Every hit to the server contains within it a wealth of information -- user IP, cookies, browser information, referrers -- but for most people, all this data is largely thrown a way. For the most part, people still use the same log analysis tools developed in the early 1990s. What about a system that used the power of modern databases to let you explore this log information in a meaningful way? Click on a particular URL and see how its traffic has changed over time, how it compares with other URLs on the site, what referrers have linked to it and what those referrers say about it. Click on a particular IP and see its entire path through the site, watching where it came from and where it got stuck. And so on. I've got lots of ideas for this if you're interested in building it.
A bunch of people come up with fairly good ideas for new web apps to build. A bunch of people are fairly good at building them. But, as far as I can tell, these groups aren't very good at talking to each other. This would be a simple web.py site where people could submit their new website ideas, other people could vote and comment on them, and developers could sign up to implement them. It's all about bringing people together. To build websites.

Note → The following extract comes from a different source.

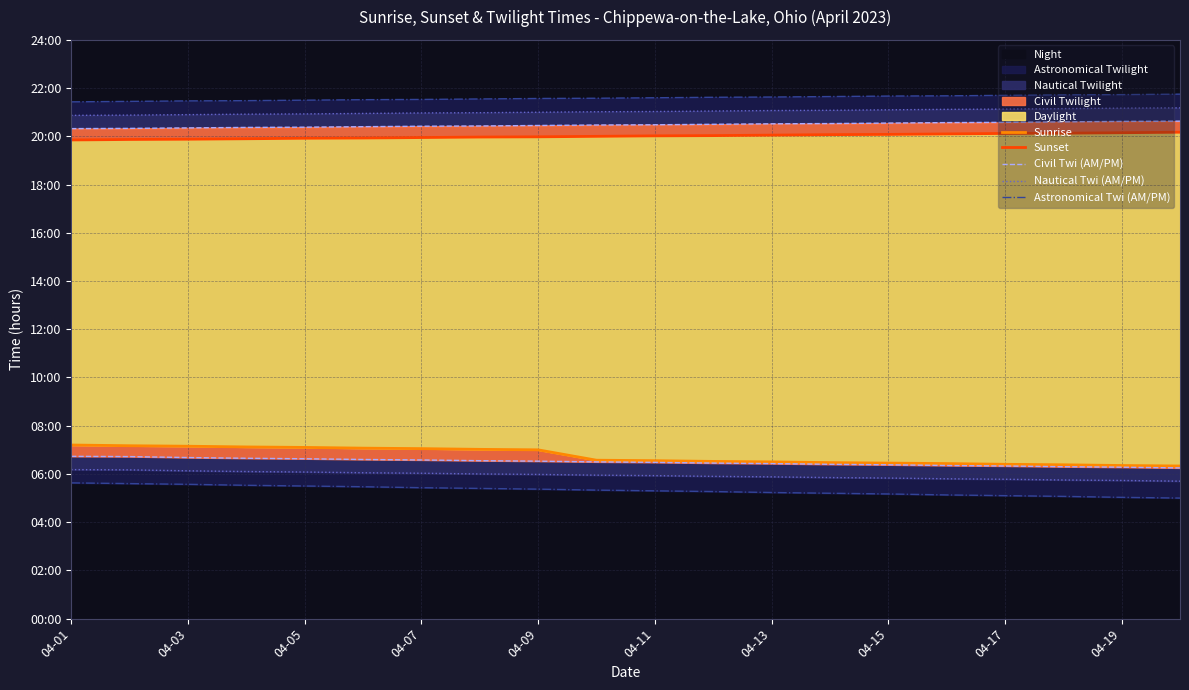

What is the sum of all Astronomical Twi (AM/PM) values?

106.3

IRC is nice for asking questions because you can get answers in real-time. But it's bad because it requires special client software, has pretty useless archives, and if no one answers your question in real-time then it doesn't get answered. "teh communicator" (just a code name) is a project to develop a new website that uses AJAX push to give you the realtime feel of IRC on a website (using web.py's untwisted
module) but stores conversations in a database so that they're nicely archived, threaded, and you can keep track of which ones have already been answered.

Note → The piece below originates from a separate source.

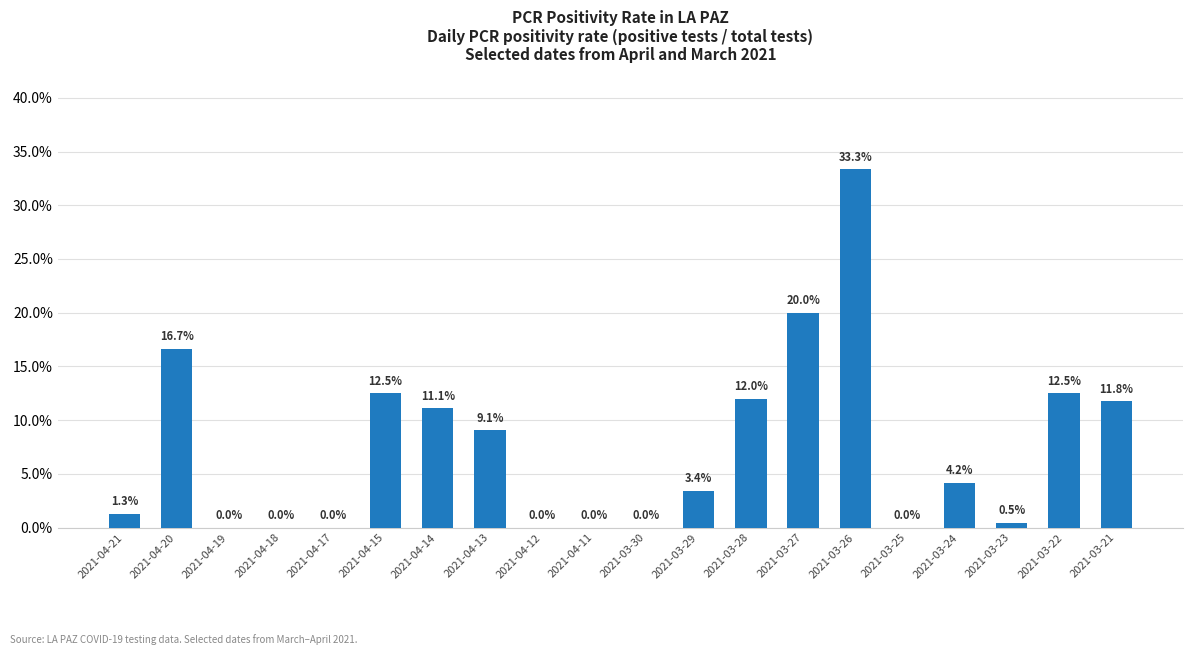

Reading left to right, what are all the values shown in this chart?

0.0	0.2	0.0	0.0	0.0	0.1	0.1	0.1	0.0	0.0	0.0	0.0	0.1	0.2	0.3	0.0	0.0	0.0	0.1	0.1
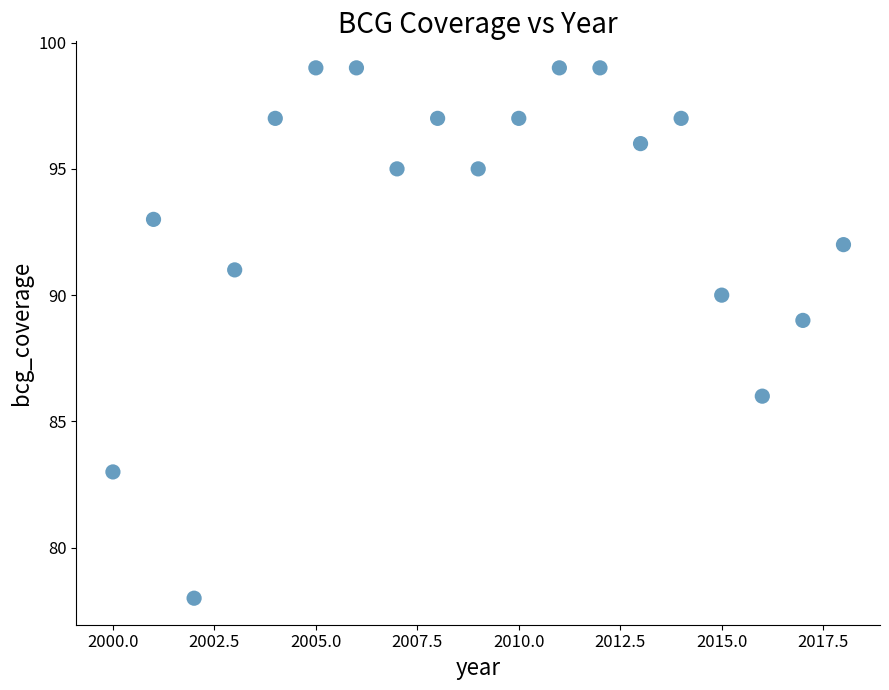

What is the range of X values (max minus min)?

18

Wikipedia is great when you want to know the facts of a subject, but often you don't want the facts, you want the arguments. The goal of the WikiDebate project would be to develop a new site that was more of a cross between a threaded discussion and Wikipedia. Instead of simply having an edit war over which are the real facts, the site would capture the structure of real arguments on the subject, with the back-and-forth of claim and refutation. Ideally, pointless online arguments could be moved into this system and real progress could be made, instead of hashing the same points out over and over again.
When people fish for a Python web framework, the first thing they encounter is the framework's website. They check how good (and easy to use) the documentation is, how easy it is to report bugs and interact with the developers, and those who aren't very technical just check how warm and fuzzy the website makes them feel. Web.py's website is not doing very well on the warm-and fuzzyness effort, it's distributed between a static page (decent design, but sparse), a wiki (on a commercial service, developed using web.py itself but looking pretty generic), a Trac site (which needs lots of love if it is to be at all useful) and a mailing list. The challenge is to both do a better job at marketing and getting real value out of the effort (by making it easier for people collaborate of developing and supporting web.py).
PyWeek is a contest challenging entrants to design, build, and complete a game starting from scratch in only one week. Web.py could start with a similar model and rule set and invite interested parties to take a simple idea for a web app (possibly connected to startupideas.org?) and turn it into a functioning application in a specified amount of time. Judgment and prizes aren't the point, we want to inspire folks with some free time to pick up the tools and just start using them.